Tio do menino encontrado morto no Paraná entrega em primeira mão o que aconteceu antes do corpo aparecer: ‘Foi horrível…’

Na manhã desta terça-feira (14), o clima era de pura angústia em Tibagi, nos Campos Gerais do Paraná. A família do pequeno Arthur da Rosa Carneiro, de apenas dois anos, ainda nutria uma pontinha de esperança enquanto continuava as buscas às margens do Rio Tibagi. Mas, infelizmente, essa esperança se desfez poucas horas depois, quando veio a triste notícia que ninguém queria ouvir: o corpo da criança havia sido encontrado.

Em entrevista à RPC, afiliada da Globo no estado, o tio do menino, Lucas Henrique da Silva, falou com a voz embargada, descrevendo o sofrimento vivido desde o desaparecimento. “Foi horrível, a pior coisa do mundo. A gente procurava em tudo quanto é canto, na beira do rio, no mato, mas nada. Não sei como vou continuar vivendo com isso”, desabafou, ainda em choque com a tragédia.

As buscas por Arthur duraram cinco dias e mobilizaram não só bombeiros e mergulhadores, mas também dezenas de voluntários da cidade. O corpo acabou sendo localizado por um pescador, numa das margens do rio, por volta do fim da manhã. O garoto havia desaparecido na última quinta-feira (9), depois de, segundo a família, sumir de dentro de casa. Horas mais tarde, a mamadeira dele foi achada a cerca de 500 metros da residência, já perto da água — um detalhe que fez muita gente acreditar, desde o início, que ele poderia ter caído no rio.

A Polícia Militar confirmou que o corpo foi encontrado a mais ou menos 80 metros de onde a mamadeira estava. O local é de difícil acesso, com muita vegetação e correnteza forte.

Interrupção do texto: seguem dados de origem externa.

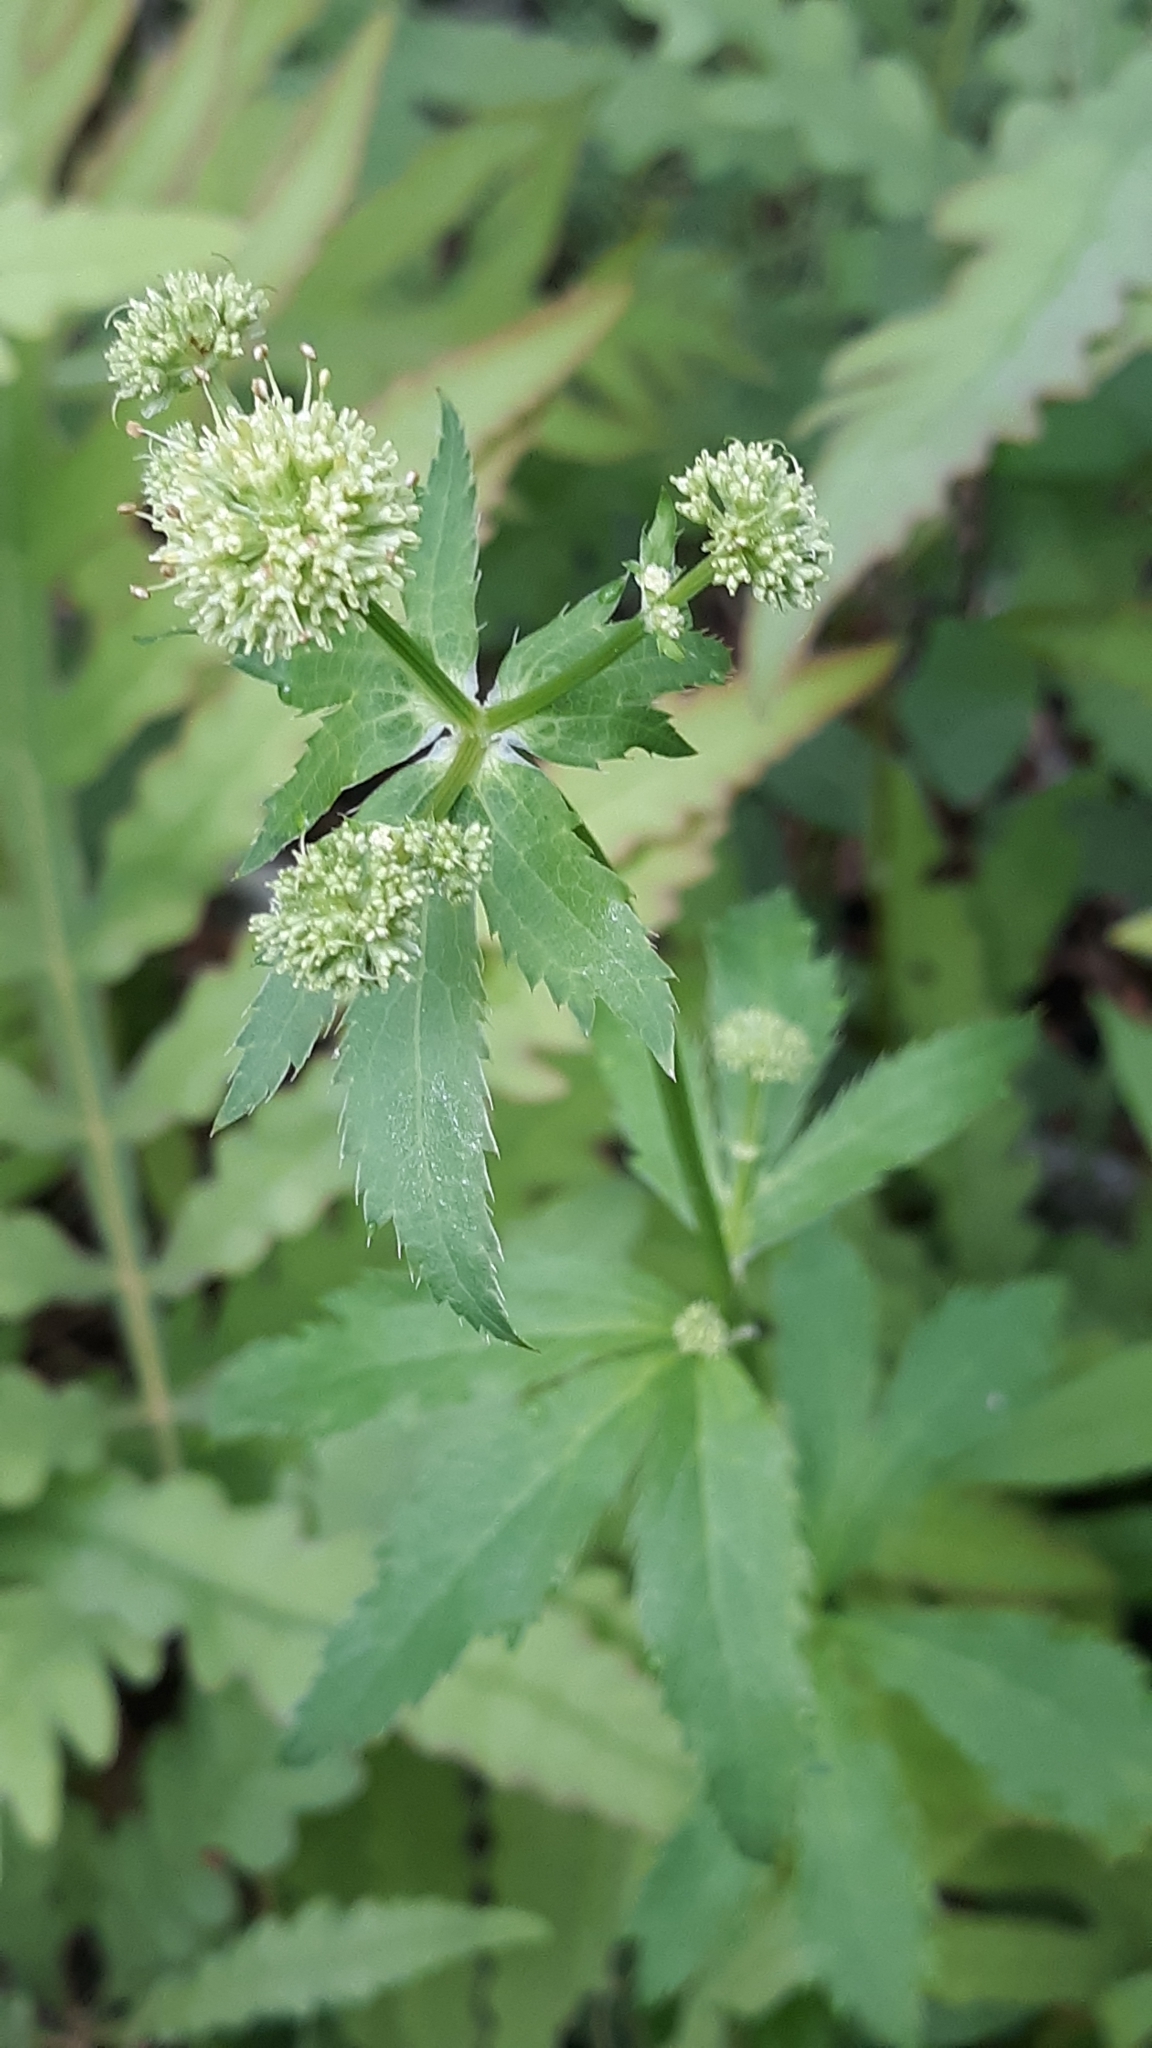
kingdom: Plantae
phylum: Tracheophyta
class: Magnoliopsida
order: Apiales
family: Apiaceae
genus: Sanicula
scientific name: Sanicula marilandica
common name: Black snakeroot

Por conta do estado em que o corpo foi encontrado, não foi possível fazer uma avaliação preliminar ali mesmo. O Instituto Médico Legal (IML) de Ponta Grossa ficou responsável pelos exames de necropsia, que devem ajudar a esclarecer as causas da morte.

Enquanto isso, a Polícia Civil segue investigando o caso. A principal linha de apuração ainda é a de afogamento acidental, mas os agentes não descartam outras possibilidades até que os laudos sejam concluídos. A família, por sua vez, tenta se apoiar na fé e no apoio de amigos e vizinhos para enfrentar o luto.

A comoção tomou conta da cidade. Em redes sociais, moradores prestaram homenagens, compartilharam fotos e mensagens pedindo forças aos pais de Arthur. Uma moradora escreveu: “A cidade inteira chorou por esse menino. Que Deus conforte essa família.” Nas escolas e nas igrejas locais, o assunto também foi tema de orações e atos simbólicos.

Esse tipo de tragédia reacende debates sobre segurança doméstica e atenção redobrada com crianças pequenas, especialmente em áreas próximas a rios e represas. Nos últimos meses, casos parecidos têm sido registrados em diferentes regiões do país, o que tem levado especialistas a reforçarem alertas sobre prevenção e vigilância constante.

O caso do pequeno Arthur é mais um lembrete doloroso de como um simples descuido pode se transformar numa perda irreparável. Agora, resta à família tentar seguir em frente, com a lembrança do sorriso do menino e a dor de um vazio que nenhuma palavra consegue preencher.

O corpo deve ser velado e sepultado em Tibagi, onde Arthur nasceu e vivia com os pais. O município decretou luto oficial e prometeu apoio psicológico à família.

É difícil colocar em palavras a mistura de tristeza e incredulidade que toma conta de todos diante de uma história como essa. Mas, entre lágrimas e homenagens, a pequena cidade tenta encontrar consolo — e entender o porquê de um anjinho ter partido tão cedo.